There has also been considerable success during his playing career to offset the frustrating moments, and Weinhart returned to play in the Georgia PGA Section in 2008 undeterred by his difficult year on the Nationwide Tour.
He won three straight Player of the Year titles from 2009-11, capturing an elusive Atlanta Open title for the only time in 2009 to complete the Georgia PGA Grand Slam, along with the second of what is now six career victory in the Georgia PGA’s qualifier for the national club pro championship.

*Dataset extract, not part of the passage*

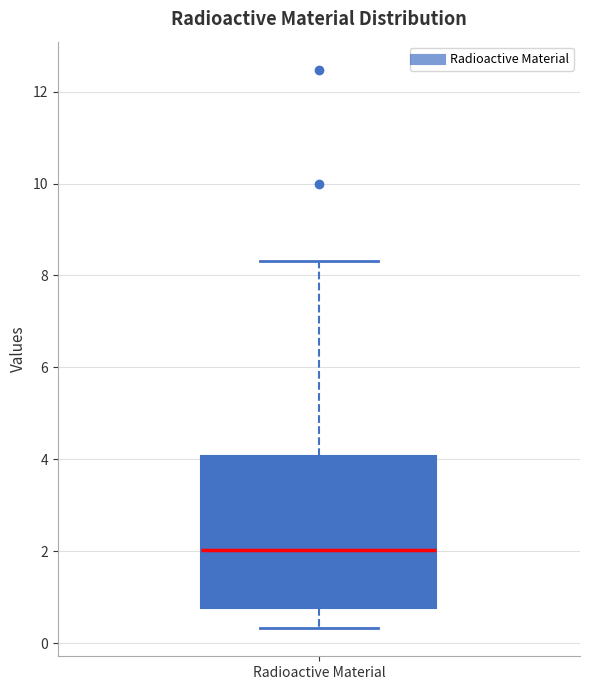

Read this box plot against the y-axis: the position of the median line, the range covered by the box, and the ends of both whiskers. The values are not printed on the chart, so give them approximately, as read against the axis.

median 2.0, box 0.8 to 4.0, whiskers 0.4 to 8.4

“I’ve always been good at qualifying,” says Weinhart, with the national club pro event the best example. He qualified for nationals for the first time in 1998, and after missing out the next year, qualified for the next 15 years in a row. He will be in the national club pro this year for the 20thtime in the last 23 years and has three top 10s along with two other finishes high enough to get him into the PGA Championship.
One of Weinhart’s fonder qualifying memories dates back to 1996, when survived a 7-players-for-2-spots playoff in a Nike event in Buffalo, close to the city he was born in.

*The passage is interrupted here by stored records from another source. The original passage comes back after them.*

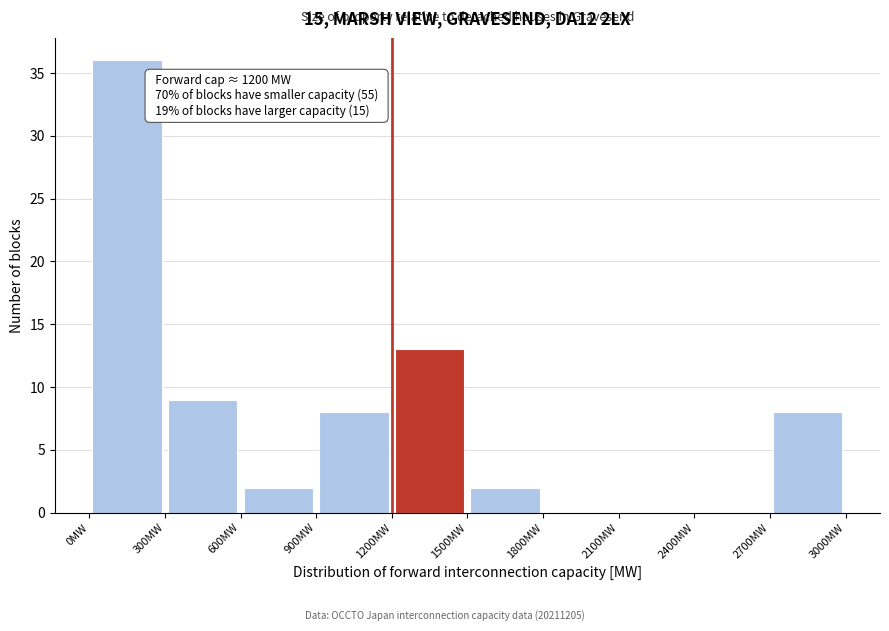

Over which range of the x-axis is the bar tallest?

0 to 300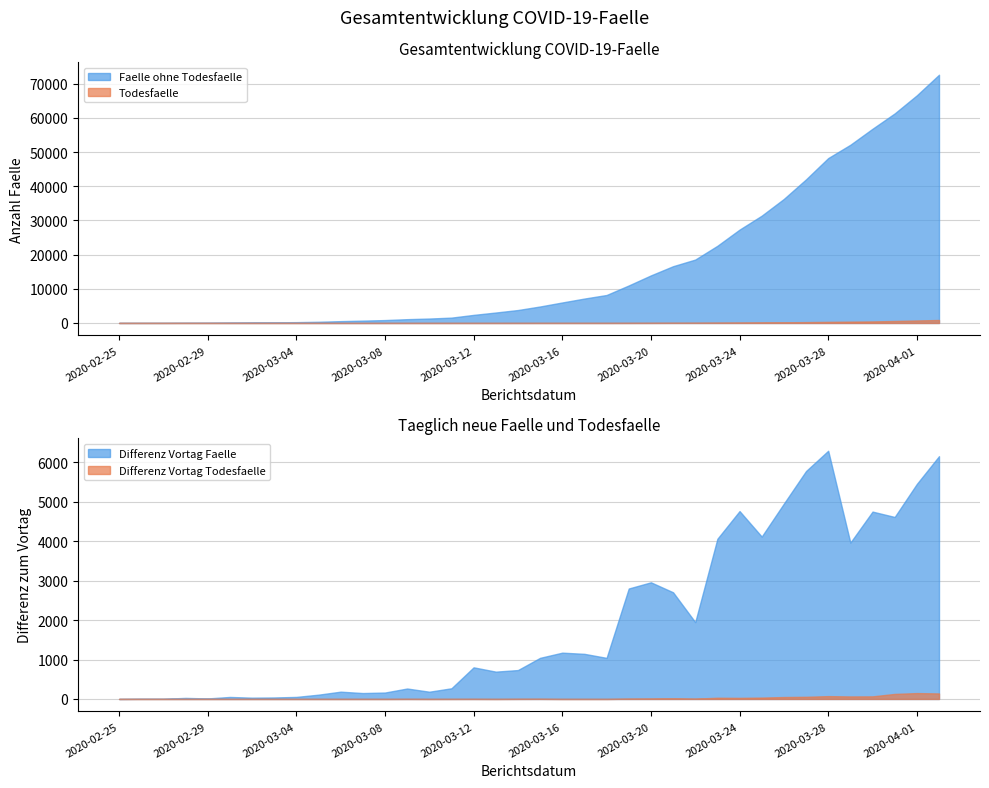

At how many categories does at least one series exceed 43618?

6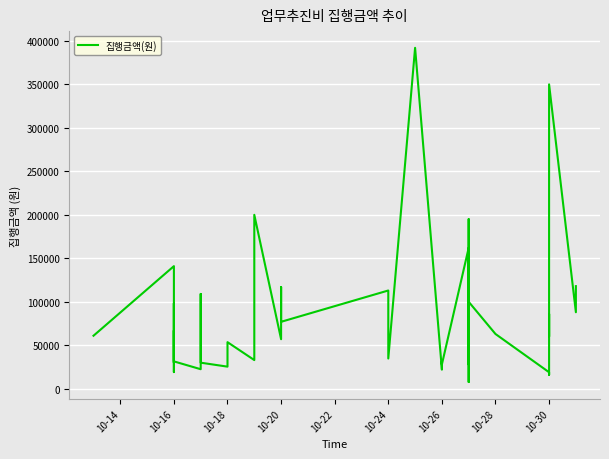

What is the average value?

86578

Over his career in the Georgia PGA, Weinhart has won 18 points events, including the PGA club pro qualifier six times and the Section Championship and Match Play Championship three times each. He also won the Assistants’ Championship three times along with six team events, among them the Pro-Pro Scramble for the third time last year.
Weinhart turned 50 in 2019, making him eligible for senior events, and won the Georgia PGA Senior Championship soon thereafter. That qualified him for the Senior PGA Professional Championship and he shot a final round 68 to record a top-30 finish and qualify for the 2020 Senior PGA Championship, a major on the Champions Tour.
After electing not to compete in qualifying for the Champions Tour last year, Weinhart will attempt to qualify for a handful of Champions events this season. He made it through a pre-qualifier in Naples, Fla., earlier this year, but came up two shots short in the final qualifier. He will try to qualify for the event in Biloxi in late March and the annual stop at Sugarloaf in mid-April, but other than the U.S. Senior Open, which holds one-day qualifiers all over the country, and a possible second shot at qualifying for the Senior British Open, he won’t have any other events within driving distance until late in the season.
Turning 50 did not impact Weinhart’s play in Georgia PGA events last year, as he earned Player of the Year honors for the 10thtime, placing second in the Section Championship and winning the qualifier for the national club pro for a sixth time, both after he reached the big 5-0.
Weinhart begins his quest for an 11thPlayer of the Year title this month with the Match Play Championship, and with senior events, including the Senior PGA Championship, also on his schedule, will have an even busier than usual playing schedule along with his teaching duties at Heritage and Woodmont.
All that will follow his induction into the Georgia Golf Hall of Fame along with three others, among them Dalton amateur David Noll, a frequent Weinhart opponent in the Peters Cup matches between the Georgia PGA and GSGA.